We interrupt our regularly scheduled program…
“All I know is that first you’ve got to get mad. You’ve got to say, ‘I’m a HUMAN BEING, God damn it! My life has VALUE!’ So I want you to get up now. I want all of you to get up out of your chairs. I want you to get up right now and go to the window. Open it, and stick your head out, and yell, ‘I’M AS MAD AS HELL, AND I’M NOT GOING TO TAKE THIS ANYMORE!'”
Do you recall this famous monologue from the 1976 film, Network? In it, Actor Peter Finch, playing a news anchor about to lose his job, takes the airways and actually spikes the ratings responsible for the pending demise of his job.
This scene reminds of the ‘Occupy’ movement that has taken hold of our country to protest social and economic inequity, corporate greed and corruption in government. However, one of the paradigms operating in our culture is that many of the very organizations formed to help individuals in need and lend assistance to people who have lost their jobs or their homes or their livelihoods are in higher demand than ever. And yet, their coffers are emptying quicker than they can be filled.
That’s why I’m calling for an ‘Occupy’ to reverse the backlash that has turned it into a four-letter word and reframe it positively.

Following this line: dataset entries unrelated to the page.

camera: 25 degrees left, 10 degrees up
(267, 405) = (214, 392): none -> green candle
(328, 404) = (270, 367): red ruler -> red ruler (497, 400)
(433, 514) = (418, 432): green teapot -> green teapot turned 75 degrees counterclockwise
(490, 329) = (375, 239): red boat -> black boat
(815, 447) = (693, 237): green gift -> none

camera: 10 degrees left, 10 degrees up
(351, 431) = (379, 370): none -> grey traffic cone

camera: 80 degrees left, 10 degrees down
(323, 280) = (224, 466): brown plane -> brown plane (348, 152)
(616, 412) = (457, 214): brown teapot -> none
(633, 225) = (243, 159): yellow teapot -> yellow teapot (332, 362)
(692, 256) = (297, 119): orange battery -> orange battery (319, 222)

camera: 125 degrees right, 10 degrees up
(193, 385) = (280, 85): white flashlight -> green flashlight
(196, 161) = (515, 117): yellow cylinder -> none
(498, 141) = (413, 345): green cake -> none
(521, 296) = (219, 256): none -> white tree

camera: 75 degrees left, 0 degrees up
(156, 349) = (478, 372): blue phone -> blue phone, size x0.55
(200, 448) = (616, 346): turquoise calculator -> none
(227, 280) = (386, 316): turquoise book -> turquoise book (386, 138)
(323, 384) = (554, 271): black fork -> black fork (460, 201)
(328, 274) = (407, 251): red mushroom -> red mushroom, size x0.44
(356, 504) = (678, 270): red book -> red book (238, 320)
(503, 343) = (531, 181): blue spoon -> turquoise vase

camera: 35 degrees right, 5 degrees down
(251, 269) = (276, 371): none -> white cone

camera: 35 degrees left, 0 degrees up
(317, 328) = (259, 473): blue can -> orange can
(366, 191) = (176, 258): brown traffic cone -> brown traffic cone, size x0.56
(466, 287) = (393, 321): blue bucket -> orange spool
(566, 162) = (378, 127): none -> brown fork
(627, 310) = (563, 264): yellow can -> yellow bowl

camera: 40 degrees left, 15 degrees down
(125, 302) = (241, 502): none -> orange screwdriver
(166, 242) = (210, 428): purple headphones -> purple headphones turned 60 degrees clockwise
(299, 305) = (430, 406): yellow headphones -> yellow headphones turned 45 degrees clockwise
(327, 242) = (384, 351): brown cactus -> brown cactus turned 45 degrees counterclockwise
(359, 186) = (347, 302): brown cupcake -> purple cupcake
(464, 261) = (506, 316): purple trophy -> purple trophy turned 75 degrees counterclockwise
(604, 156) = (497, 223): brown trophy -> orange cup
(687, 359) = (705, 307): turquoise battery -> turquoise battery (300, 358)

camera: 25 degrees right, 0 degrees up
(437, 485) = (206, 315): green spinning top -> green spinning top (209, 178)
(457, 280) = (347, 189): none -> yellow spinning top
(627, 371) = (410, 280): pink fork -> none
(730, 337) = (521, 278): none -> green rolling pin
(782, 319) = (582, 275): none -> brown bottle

The path? Give to the Max.
Back in early October, I wrote about Give to the Max Day, a one-day regional online fundraiser to support local nonprofit programs in D.C., Maryland and Virginia. Developed and supported by an ‘Eight Neighbors Group’ alliance of the area’s leading nonprofit and civic organizations (Center for Nonprofit Advancement, Greater Washington Board of Trade, Leadership Greater Washington, Metropolitan Washington Council of Governments, Nonprofit Roundtable of Greater Washington and the Washington Regional Association of Grantmakers) who have joined forces with the online fundraiser Razoo, The Community Foundation for the National Capital Region and the United Way of the National Capital Area, Give to the Max aims to help local organizations fill their coffers through social giving. And this effort, while certainly focusing on the immediate area in which I reside, is truly an offshoot of Occupy in the sense that it provides an example of how individuals can take back their power and and heal communities that are suffering because of economically-driven cutbacks. Even better? This isn’t a ‘one size fits all’ event that focuses on a single type of assistance; in fact, more than 100 nonprofits have joined the movement thus far, proving that giving doesn’t have to be strangled but can be as small and large as one can afford, and focused on causes that individuals are most passionate about.
In the United States, the Occupy movement started in the Wall Street area, the quintessential birthplace of capitalism and greed. It has since spread like wildfire, with events held in Boston, D.C., Oakland, L.A., Pittsburgh and St. Augustine. This coming Wednesday, November 9, we have an opportunity to leverage Give to the Max, focus attention away from greed to toward charitable giving and occupy the interwebz without even leaving the comfort of desks. Truly, shouldn’t we be asking ourselves if we’re mad as hell at cutbacks that many of these organizations (or organizations in your region) have been forced to make to stay afloat? On November 9, why not boot up the computer and make your voice (and donation) count?
Occupy Give to the Max? Sure, why not? Occupy does not have to bet a four-letter word and neither should giving. And it starts with you. And me. And we.
Let’s occupy the Interwebz and Give to the Max on November 9. I hear that it spreads…like wildfire.